Podatnicy mogą wspierać prawie jedną czwartą portów lotniczych w Unii Europejskiej obsługiwanych przez Ryanair – czytamy w raporcie grupy Transport & Environment. Bruksela zezwala państwom członkowskim na dotowanie regionalnych portów lotniczych, ale planuje dokonać przeglądu wytycznych, które to regulują.
Raport opublikowany przez grupę lobbingową Transport & Environment, zatytułowany „Analiza pomocy państwa dla wybranych portów lotniczych Ryanair”, szacuje, że prawie jedna czwarta portów lotniczych w UE obsługiwanych przez linie lotnicze prawdopodobnie przyniesie straty i będzie wspierana przez pieniądze podatników.
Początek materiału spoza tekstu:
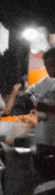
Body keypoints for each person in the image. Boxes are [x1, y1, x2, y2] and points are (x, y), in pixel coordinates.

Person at [24, 49, 55, 183]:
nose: (49, 69)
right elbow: (28, 91)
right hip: (42, 141)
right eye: (47, 66)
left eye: (52, 65)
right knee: (44, 179)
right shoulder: (45, 82)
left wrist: (46, 107)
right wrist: (27, 96)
Zakazać pomocy państwaGrupa chce, aby UE zakazała pomocy państwa dla przynoszących straty lotnisk. Twierdzi, że subsydiuje ona wysoki poziom emisji gazów cieplarnianych w lotnictwie i przynosi korzyści udziałowcom w takich przedsiębiorstwach jak Ryanair. Raport Transport & Environment stwierdza, że spośród 214 portów lotniczych w UE obsługiwanych przez Ryanair co najmniej 35, lub inaczej 16 procent prawdopodobnie otrzyma dotacje rządowe, podczas gdy kolejne 17, czyli 8 procent prawdopodobnie odnotuje straty, ponieważ przyciągają one małą liczbę pasażerów.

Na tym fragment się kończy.